▸ GOAL OF THE EXERCISE: Repeat the listing below word for word, but leave out the pictures.

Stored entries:
################

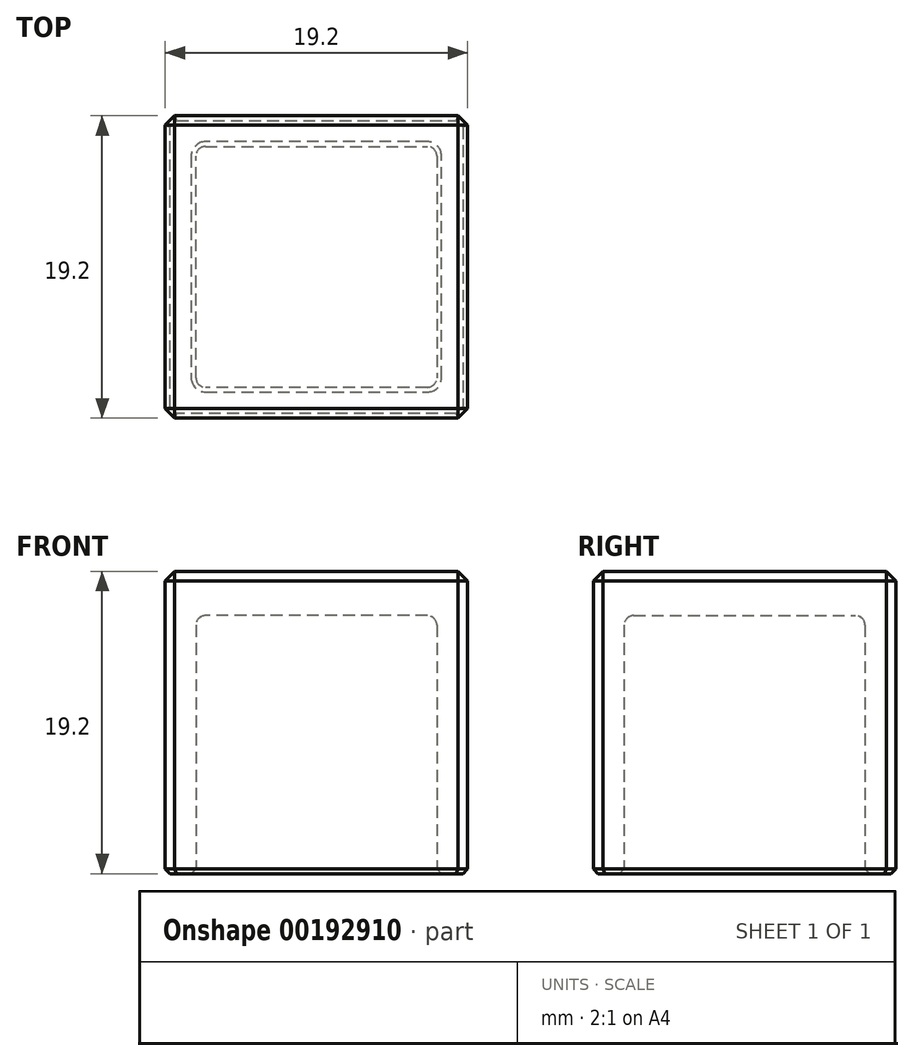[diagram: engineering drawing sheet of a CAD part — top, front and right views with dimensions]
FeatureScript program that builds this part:
annotation { "Feature Type Name" : "Feature", "Feature Type Description" : "" }
export const myFeature = defineFeature(function(context is Context, id is Id, definition is map)
    precondition{}
    {
        {
            var Q0;
            Q0=qCreatedBy(makeId("Top.planeOp"),FACE);
            var sketch = newSketch(context, id + "F0", { "sketchPlane" : qUnion([Q0])});
            skLineSegment(sketch, "E0.bottom", {"start": v(9.6, -9.6) * mm, "end": v(-9.6, -9.6) * mm});
            skLineSegment(sketch, "E0.top", {"start": v(9.6, 9.6) * mm, "end": v(-9.6, 9.6) * mm});
            skLineSegment(sketch, "E0.left", {"start": v(9.6, -9.6) * mm, "end": v(9.6, 9.6) * mm});
            skLineSegment(sketch, "E0.right", {"start": v(-9.6, -9.6) * mm, "end": v(-9.6, 9.6) * mm});
            skPoint(sketch, "E0.middle", {"position": v(0, 0) * mm});
            skSolve(sketch);
        }
        {
            var Q0;
            Q0 = qSketchRegion(id + "F0", true);
            extrude(context, id + "F1", {"entities" : qUnion([Q0]), "depth" : 19.2 * mm});
        }
        {
            var Q0;
            Q0=makeQuery(id+"F1.opExtrude","CAP_FACE",FACE,{"disambiguationData":[OSD([sQuery(id+"F0.wireOp",EDGE,"E0.bottom"),sQuery(id+"F0.wireOp",EDGE,"E0.top"),sQuery(id+"F0.wireOp",EDGE,"E0.left"),sQuery(id+"F0.wireOp",EDGE,"E0.right")])],"isStart":true});
            var sketch = newSketch(context, id + "F2", { "sketchPlane" : qUnion([Q0])});
            skLineSegment(sketch, "E1.bottom", {"start": v(7.65, 7.65) * mm, "end": v(-7.65, 7.65) * mm});
            skLineSegment(sketch, "E1.top", {"start": v(7.65, -7.65) * mm, "end": v(-7.65, -7.65) * mm});
            skLineSegment(sketch, "E1.left", {"start": v(7.65, 7.65) * mm, "end": v(7.65, -7.65) * mm});
            skLineSegment(sketch, "E1.right", {"start": v(-7.65, 7.65) * mm, "end": v(-7.65, -7.65) * mm});
            skPoint(sketch, "E1.middle", {"position": v(0, 0) * mm});
            skSolve(sketch);
        }
        {
            var Q0;
            Q0 = qSketchRegion(id + "F2", true);
            extrude(context, id + "F3", {"entities" : qUnion([Q0]), "operationType" : NewBodyOperationType.REMOVE, "oppositeDirection" : true, "depth" : 16.4 * mm});
        }
        {
            var Q0;
            Q0=makeQuery(id+"F1.opExtrude","SWEPT_EDGE",EDGE,{"disambiguationData":[OSD([sQuery(id+"F0.wireOp",EDGE,"E0.bottom"),sQuery(id+"F0.wireOp",EDGE,"E0.right")])]});
            var Q1;
            Q1=makeQuery(id+"F1.opExtrude","SWEPT_EDGE",EDGE,{"disambiguationData":[OSD([sQuery(id+"F0.wireOp",EDGE,"E0.top"),sQuery(id+"F0.wireOp",EDGE,"E0.right")])]});
            var Q2;
            Q2=makeQuery(id+"F1.opExtrude","SWEPT_EDGE",EDGE,{"disambiguationData":[OSD([sQuery(id+"F0.wireOp",EDGE,"E0.top"),sQuery(id+"F0.wireOp",EDGE,"E0.left")])]});
            var Q3;
            Q3=makeQuery(id+"F1.opExtrude","SWEPT_EDGE",EDGE,{"disambiguationData":[OSD([sQuery(id+"F0.wireOp",EDGE,"E0.bottom"),sQuery(id+"F0.wireOp",EDGE,"E0.left")])]});
            var Q4;
            Q4=makeQuery(id+"F1.opExtrude","CAP_FACE",FACE,{"disambiguationData":[OSD([sQuery(id+"F0.wireOp",EDGE,"E0.bottom"),sQuery(id+"F0.wireOp",EDGE,"E0.top"),sQuery(id+"F0.wireOp",EDGE,"E0.left"),sQuery(id+"F0.wireOp",EDGE,"E0.right")])],"isStart":false});
            chamfer(context, id + "F4", {"entities" : qUnion([Q0, Q1, Q2, Q3, Q4]), "width" : 0.6 * mm, "tangentPropagation" : true});
        }
        {
            var Q0;
            Q0=makeQuery(id+"F3.boolean.opBoolean","COPY",EDGE,{"derivedFrom":makeQuery(id+"F3.opExtrude","SWEPT_EDGE",EDGE,{"disambiguationData":[OSD([sQuery(id+"F2.wireOp",EDGE,"E1.top"),sQuery(id+"F2.wireOp",EDGE,"E1.right")])]})});
            var Q1;
            Q1=makeQuery(id+"F3.boolean.opBoolean","COPY",EDGE,{"derivedFrom":makeQuery(id+"F3.opExtrude","SWEPT_EDGE",EDGE,{"disambiguationData":[OSD([sQuery(id+"F2.wireOp",EDGE,"E1.bottom"),sQuery(id+"F2.wireOp",EDGE,"E1.right")])]})});
            var Q2;
            Q2=makeQuery(id+"F3.boolean.opBoolean","COPY",EDGE,{"derivedFrom":makeQuery(id+"F3.opExtrude","SWEPT_EDGE",EDGE,{"disambiguationData":[OSD([sQuery(id+"F2.wireOp",EDGE,"E1.bottom"),sQuery(id+"F2.wireOp",EDGE,"E1.left")])]})});
            var Q3;
            Q3=makeQuery(id+"F3.boolean.opBoolean","COPY",EDGE,{"derivedFrom":makeQuery(id+"F3.opExtrude","SWEPT_EDGE",EDGE,{"disambiguationData":[OSD([sQuery(id+"F2.wireOp",EDGE,"E1.top"),sQuery(id+"F2.wireOp",EDGE,"E1.left")])]})});
            var Q4;
            Q4=makeQuery(id+"F3.boolean.opBoolean","COPY",FACE,{"derivedFrom":makeQuery(id+"F3.opExtrude","CAP_FACE",FACE,{"disambiguationData":[OSD([sQuery(id+"F2.wireOp",EDGE,"E1.bottom"),sQuery(id+"F2.wireOp",EDGE,"E1.top"),sQuery(id+"F2.wireOp",EDGE,"E1.left"),sQuery(id+"F2.wireOp",EDGE,"E1.right")])],"isStart":false})});
            fillet(context, id + "F5", {"entities" : qUnion([Q0, Q1, Q2, Q3, Q4]), "radius" : 0.6 * mm, "tangentPropagation" : true, "allowEdgeOverflow" : false});
        }
        {
            var Q0;
            Q0=makeQuery(id+"F1.opExtrude","CAP_FACE",FACE,{"disambiguationData":[OSD([sQuery(id+"F0.wireOp",EDGE,"E0.bottom"),sQuery(id+"F0.wireOp",EDGE,"E0.top"),sQuery(id+"F0.wireOp",EDGE,"E0.left"),sQuery(id+"F0.wireOp",EDGE,"E0.right")])],"isStart":true});
            chamfer(context, id + "F6", {"entities" : qUnion([Q0]), "width" : 0.3 * mm, "tangentPropagation" : true});
        }
    });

################

▸ RESULT:
[diagram: engineering drawing sheet of a CAD part — top, front and right views with dimensions]
FeatureScript program that builds this part:
annotation { "Feature Type Name" : "Feature", "Feature Type Description" : "" }
export const myFeature = defineFeature(function(context is Context, id is Id, definition is map)
    precondition{}
    {
        {
            var Q0;
            Q0=qCreatedBy(makeId("Top.planeOp"),FACE);
            var sketch = newSketch(context, id + "F0", { "sketchPlane" : qUnion([Q0])});
            skLineSegment(sketch, "E0.bottom", {"start": v(9.6, -9.6) * mm, "end": v(-9.6, -9.6) * mm});
            skLineSegment(sketch, "E0.top", {"start": v(9.6, 9.6) * mm, "end": v(-9.6, 9.6) * mm});
            skLineSegment(sketch, "E0.left", {"start": v(9.6, -9.6) * mm, "end": v(9.6, 9.6) * mm});
            skLineSegment(sketch, "E0.right", {"start": v(-9.6, -9.6) * mm, "end": v(-9.6, 9.6) * mm});
            skPoint(sketch, "E0.middle", {"position": v(0, 0) * mm});
            skSolve(sketch);
        }
        {
            var Q0;
            Q0 = qSketchRegion(id + "F0", true);
            extrude(context, id + "F1", {"entities" : qUnion([Q0]), "depth" : 19.2 * mm});
        }
        {
            var Q0;
            Q0=makeQuery(id+"F1.opExtrude","CAP_FACE",FACE,{"disambiguationData":[OSD([sQuery(id+"F0.wireOp",EDGE,"E0.bottom"),sQuery(id+"F0.wireOp",EDGE,"E0.top"),sQuery(id+"F0.wireOp",EDGE,"E0.left"),sQuery(id+"F0.wireOp",EDGE,"E0.right")])],"isStart":true});
            var sketch = newSketch(context, id + "F2", { "sketchPlane" : qUnion([Q0])});
            skLineSegment(sketch, "E1.bottom", {"start": v(7.65, 7.65) * mm, "end": v(-7.65, 7.65) * mm});
            skLineSegment(sketch, "E1.top", {"start": v(7.65, -7.65) * mm, "end": v(-7.65, -7.65) * mm});
            skLineSegment(sketch, "E1.left", {"start": v(7.65, 7.65) * mm, "end": v(7.65, -7.65) * mm});
            skLineSegment(sketch, "E1.right", {"start": v(-7.65, 7.65) * mm, "end": v(-7.65, -7.65) * mm});
            skPoint(sketch, "E1.middle", {"position": v(0, 0) * mm});
            skSolve(sketch);
        }
        {
            var Q0;
            Q0 = qSketchRegion(id + "F2", true);
            extrude(context, id + "F3", {"entities" : qUnion([Q0]), "operationType" : NewBodyOperationType.REMOVE, "oppositeDirection" : true, "depth" : 16.4 * mm});
        }
        {
            var Q0;
            Q0=makeQuery(id+"F1.opExtrude","SWEPT_EDGE",EDGE,{"disambiguationData":[OSD([sQuery(id+"F0.wireOp",EDGE,"E0.bottom"),sQuery(id+"F0.wireOp",EDGE,"E0.right")])]});
            var Q1;
            Q1=makeQuery(id+"F1.opExtrude","SWEPT_EDGE",EDGE,{"disambiguationData":[OSD([sQuery(id+"F0.wireOp",EDGE,"E0.top"),sQuery(id+"F0.wireOp",EDGE,"E0.right")])]});
            var Q2;
            Q2=makeQuery(id+"F1.opExtrude","SWEPT_EDGE",EDGE,{"disambiguationData":[OSD([sQuery(id+"F0.wireOp",EDGE,"E0.top"),sQuery(id+"F0.wireOp",EDGE,"E0.left")])]});
            var Q3;
            Q3=makeQuery(id+"F1.opExtrude","SWEPT_EDGE",EDGE,{"disambiguationData":[OSD([sQuery(id+"F0.wireOp",EDGE,"E0.bottom"),sQuery(id+"F0.wireOp",EDGE,"E0.left")])]});
            var Q4;
            Q4=makeQuery(id+"F1.opExtrude","CAP_FACE",FACE,{"disambiguationData":[OSD([sQuery(id+"F0.wireOp",EDGE,"E0.bottom"),sQuery(id+"F0.wireOp",EDGE,"E0.top"),sQuery(id+"F0.wireOp",EDGE,"E0.left"),sQuery(id+"F0.wireOp",EDGE,"E0.right")])],"isStart":false});
            chamfer(context, id + "F4", {"entities" : qUnion([Q0, Q1, Q2, Q3, Q4]), "width" : 0.6 * mm, "tangentPropagation" : true});
        }
        {
            var Q0;
            Q0=makeQuery(id+"F3.boolean.opBoolean","COPY",EDGE,{"derivedFrom":makeQuery(id+"F3.opExtrude","SWEPT_EDGE",EDGE,{"disambiguationData":[OSD([sQuery(id+"F2.wireOp",EDGE,"E1.top"),sQuery(id+"F2.wireOp",EDGE,"E1.right")])]})});
            var Q1;
            Q1=makeQuery(id+"F3.boolean.opBoolean","COPY",EDGE,{"derivedFrom":makeQuery(id+"F3.opExtrude","SWEPT_EDGE",EDGE,{"disambiguationData":[OSD([sQuery(id+"F2.wireOp",EDGE,"E1.bottom"),sQuery(id+"F2.wireOp",EDGE,"E1.right")])]})});
            var Q2;
            Q2=makeQuery(id+"F3.boolean.opBoolean","COPY",EDGE,{"derivedFrom":makeQuery(id+"F3.opExtrude","SWEPT_EDGE",EDGE,{"disambiguationData":[OSD([sQuery(id+"F2.wireOp",EDGE,"E1.bottom"),sQuery(id+"F2.wireOp",EDGE,"E1.left")])]})});
            var Q3;
            Q3=makeQuery(id+"F3.boolean.opBoolean","COPY",EDGE,{"derivedFrom":makeQuery(id+"F3.opExtrude","SWEPT_EDGE",EDGE,{"disambiguationData":[OSD([sQuery(id+"F2.wireOp",EDGE,"E1.top"),sQuery(id+"F2.wireOp",EDGE,"E1.left")])]})});
            var Q4;
            Q4=makeQuery(id+"F3.boolean.opBoolean","COPY",FACE,{"derivedFrom":makeQuery(id+"F3.opExtrude","CAP_FACE",FACE,{"disambiguationData":[OSD([sQuery(id+"F2.wireOp",EDGE,"E1.bottom"),sQuery(id+"F2.wireOp",EDGE,"E1.top"),sQuery(id+"F2.wireOp",EDGE,"E1.left"),sQuery(id+"F2.wireOp",EDGE,"E1.right")])],"isStart":false})});
            fillet(context, id + "F5", {"entities" : qUnion([Q0, Q1, Q2, Q3, Q4]), "radius" : 0.6 * mm, "tangentPropagation" : true, "allowEdgeOverflow" : false});
        }
        {
            var Q0;
            Q0=makeQuery(id+"F1.opExtrude","CAP_FACE",FACE,{"disambiguationData":[OSD([sQuery(id+"F0.wireOp",EDGE,"E0.bottom"),sQuery(id+"F0.wireOp",EDGE,"E0.top"),sQuery(id+"F0.wireOp",EDGE,"E0.left"),sQuery(id+"F0.wireOp",EDGE,"E0.right")])],"isStart":true});
            chamfer(context, id + "F6", {"entities" : qUnion([Q0]), "width" : 0.3 * mm, "tangentPropagation" : true});
        }
    });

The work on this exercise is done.